Proteinuria has toxity, it can cause direct damage to glomerular mesangial cells and renal tubular, thus deteriorating renal function. Meanwhile, proteinuria can cause renal tubular anoxia, resulting in tubular impairment.

Corticosteroids, such as prednisone and prednisolone, are accepted as the initial treatment for lupus nephritis. The steroids may be given by mouth or intravenously. Also, high dose corticosteroids (methylprednisolone) that are given in single, large doses (pulses) intravenously for three consecutive days are also a useful initial treatment for lupus nephritis, which is then followed by corticosteroids by mouth. The immune suppression medications that are used to treat lupus nephritis include azathioprine (Imuran) and cyclophosphamide (Cytoxan), both of which can be given by mouth. These medicines may bring some side effects to the patients, so we usually suggest Chinese treatments for them. If you want to know more, you are welcomed to leave us a message or you can send us an email to doctornickzhnag@hotmail.com.

Monday, November 19, 2012

Immunotherapy treats Lupus Nephritis

Systemic lupus erythematosus is usually to be seen to affect the women in childbearing period, the male-female ratio is 1: (7-9.5). SLE is the systemic disease. Not only the kidneys also other organs can be damaged by SLE.

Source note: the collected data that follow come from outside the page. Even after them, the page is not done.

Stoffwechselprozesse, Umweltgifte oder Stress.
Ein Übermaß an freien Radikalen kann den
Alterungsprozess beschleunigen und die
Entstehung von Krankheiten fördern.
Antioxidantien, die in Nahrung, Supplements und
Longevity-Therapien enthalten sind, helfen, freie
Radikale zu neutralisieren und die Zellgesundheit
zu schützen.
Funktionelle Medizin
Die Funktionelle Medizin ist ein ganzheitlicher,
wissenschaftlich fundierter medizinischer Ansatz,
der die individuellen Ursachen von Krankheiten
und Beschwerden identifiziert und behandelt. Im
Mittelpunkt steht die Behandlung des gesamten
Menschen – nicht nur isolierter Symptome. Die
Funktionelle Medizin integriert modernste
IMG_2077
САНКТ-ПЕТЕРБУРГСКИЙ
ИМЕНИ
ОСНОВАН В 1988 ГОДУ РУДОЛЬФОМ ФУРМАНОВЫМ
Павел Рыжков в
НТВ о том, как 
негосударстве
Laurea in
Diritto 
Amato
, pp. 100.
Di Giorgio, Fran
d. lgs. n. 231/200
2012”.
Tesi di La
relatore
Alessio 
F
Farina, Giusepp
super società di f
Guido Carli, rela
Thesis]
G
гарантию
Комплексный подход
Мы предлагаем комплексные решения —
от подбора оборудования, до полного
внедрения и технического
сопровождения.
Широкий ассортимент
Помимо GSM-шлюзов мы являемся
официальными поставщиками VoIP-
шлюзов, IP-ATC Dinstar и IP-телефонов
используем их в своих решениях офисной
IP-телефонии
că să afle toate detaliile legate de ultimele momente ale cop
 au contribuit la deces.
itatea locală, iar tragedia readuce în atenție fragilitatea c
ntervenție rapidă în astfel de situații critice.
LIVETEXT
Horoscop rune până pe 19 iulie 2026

The clinical manifestations of Lupus Nephritis vary a lot. It could be asymptomatic proteinuria and/or blood in urine, high blood pressure, also Nephrotic Syndrome.

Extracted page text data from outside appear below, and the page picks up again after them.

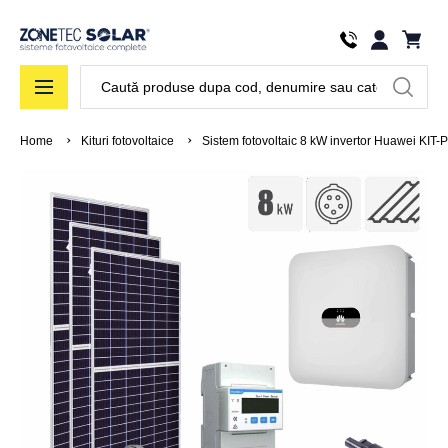
Căutare
Home
Kituri fotovoltaice
Sistem fotovoltaic 8 kW invertor Huawei KIT-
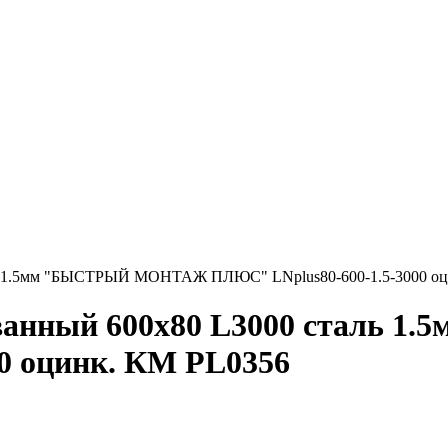
ль 1.5мм "БЫСТРЫЙ МОНТАЖ ПЛЮС" LNplus80-600-1.5-3000 оц
ованный 600х80 L3000 стал
0 оцинк. КМ PL0356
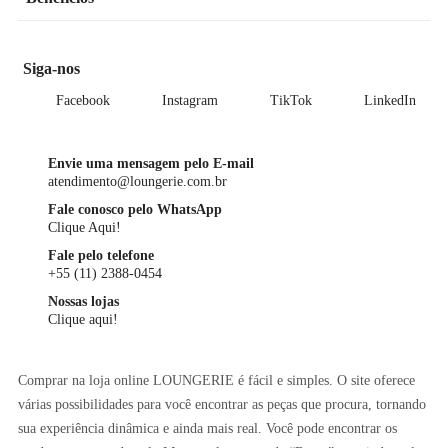
Siga-nos
Facebook
Instagram
TikTok
LinkedIn
Envie uma mensagem pelo E-mail
atendimento@loungerie.com.br
Fale conosco pelo WhatsApp
Clique Aqui!
Fale pelo telefone
+55 (11) 2388-0454
Nossas lojas
Clique aqui!
Comprar na loja online LOUNGERIE é fácil e simples. O site oferece
várias possibilidades para você encontrar as peças que procura, tornando
sua experiência dinâmica e ainda mais real. Você pode encontrar os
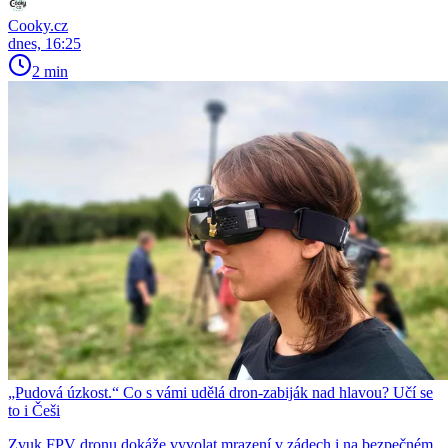
Cooky.cz
dnes, 16:25
2 min
„Pudová úzkost.“ Co s vámi udělá dron-zabiják nad hlavou? Učí se
to i Češi
Zvuk FPV dronu dokáže vyvolat mrazení v zádech i na bezpečném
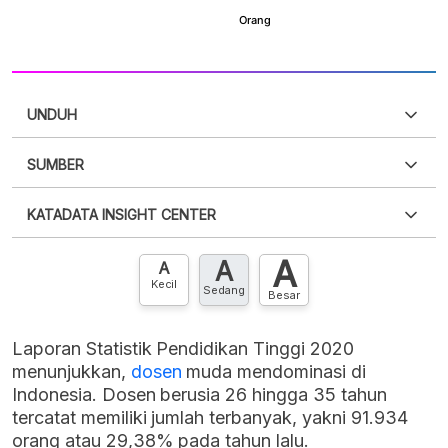
UNDUH
SUMBER
PDF
PNG
Silakan
login
untuk mengakses informasi ini
.
Belum
KATADATA INSIGHT CENTER
punya akun?
Silakan
Daftar sekarang
,
GRATIS!
XLS
EMBED
A
A
Hubungi sekarang »
A
Kecil
Sedang
Besar
Laporan Statistik Pendidikan Tinggi 2020
menunjukkan,
dosen
muda mendominasi di
Indonesia. Dosen berusia 26 hingga 35 tahun
tercatat memiliki jumlah terbanyak, yakni 91.934
orang atau 29,38% pada tahun lalu.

Proteinuria is the most common clinical manifestation of Lupus Nephritis, about 25% of patients present Nephrotic Syndrome. Microscopic hematuria is more common, compared to gross hematuria. Some patients can also have leucocyturia and cylindruria. The amount of leucocyturia and cylindruria can reflect the activity of the kidney lesions to some extent. A minority of Lupus Nephritis patients can have kidney tubules dysfunction, and present renal tubular acidosis and disturbance of potassium metabolism. 15%-50% of Lupus Nephritis patients have high blood pressure and impairment of kidney.

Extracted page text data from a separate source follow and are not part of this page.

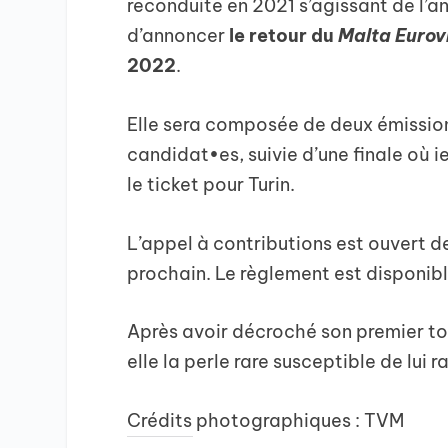
reconduite en 2021 s’agissant de l’a
d’annoncer
le retour du
Malta Eurov
2022
.
Elle sera composée de deux émission
candidat•es, suivie d’une finale où i
le ticket pour Turin.
L’appel à contributions est ouvert d
prochain. Le règlement est disponib
Après avoir décroché son premier to
elle la perle rare susceptible de lui
Crédits photographiques : TVM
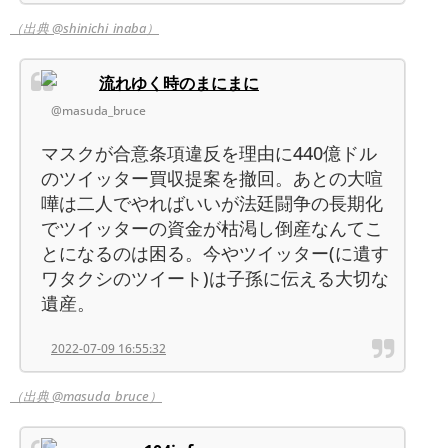
（出典 @shinichi_inaba）
流れゆく時のまにまに
@masuda_bruce
マスクが合意条項違反を理由に440億ドル
のツイッター買収提案を撤回。あとの大喧
嘩は二人でやればいいが法廷闘争の長期化
でツイッターの資金が枯渇し倒産なんてこ
とになるのは困る。今やツイッター(に遺す
ワタクシのツイート)は子孫に伝える大切な
遺産。
2022-07-09 16:55:32
（出典 @masuda_bruce）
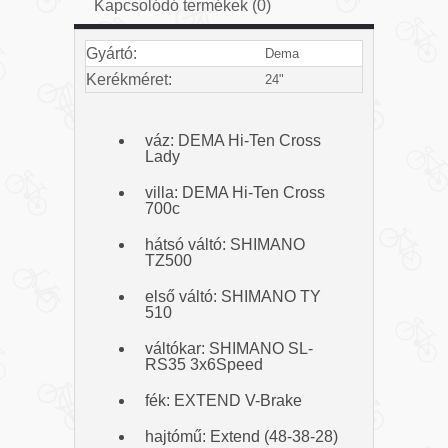
Kapcsolódó termékek (0)
Gyártó:
Dema
Kerékméret:
24"
váz: DEMA Hi-Ten Cross
Lady
villa: DEMA Hi-Ten Cross
700c
hátsó váltó: SHIMANO
TZ500
első váltó: SHIMANO TY
510
váltókar: SHIMANO SL-
RS35 3x6Speed
fék: EXTEND V-Brake
hajtómű: Extend (48-38-28)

As to the treatment for Lupus Nephritis, we need to repair the damaged kidneys and rebuild the abnormal immune system of human body. Immunotherapy is the treatment we would like to recommend to Lupus Nephritis patients.

Blood purification techniques will be used to clean the blood, as there are much toxic substances in the blood. Please note that nearly all the Lupus Nephritis patients are treated by dialysis in many other countries. However, dialysis has its limitation, it can not eliminate the macromolecular toxins in the blood.

Chinese herbal medicine is used to repair the damaged kidneys and rebuild the immune system of human body. It can achieve the purpose which western medicine can not achieve. You can leave us a message to get more information about Immunotherapy.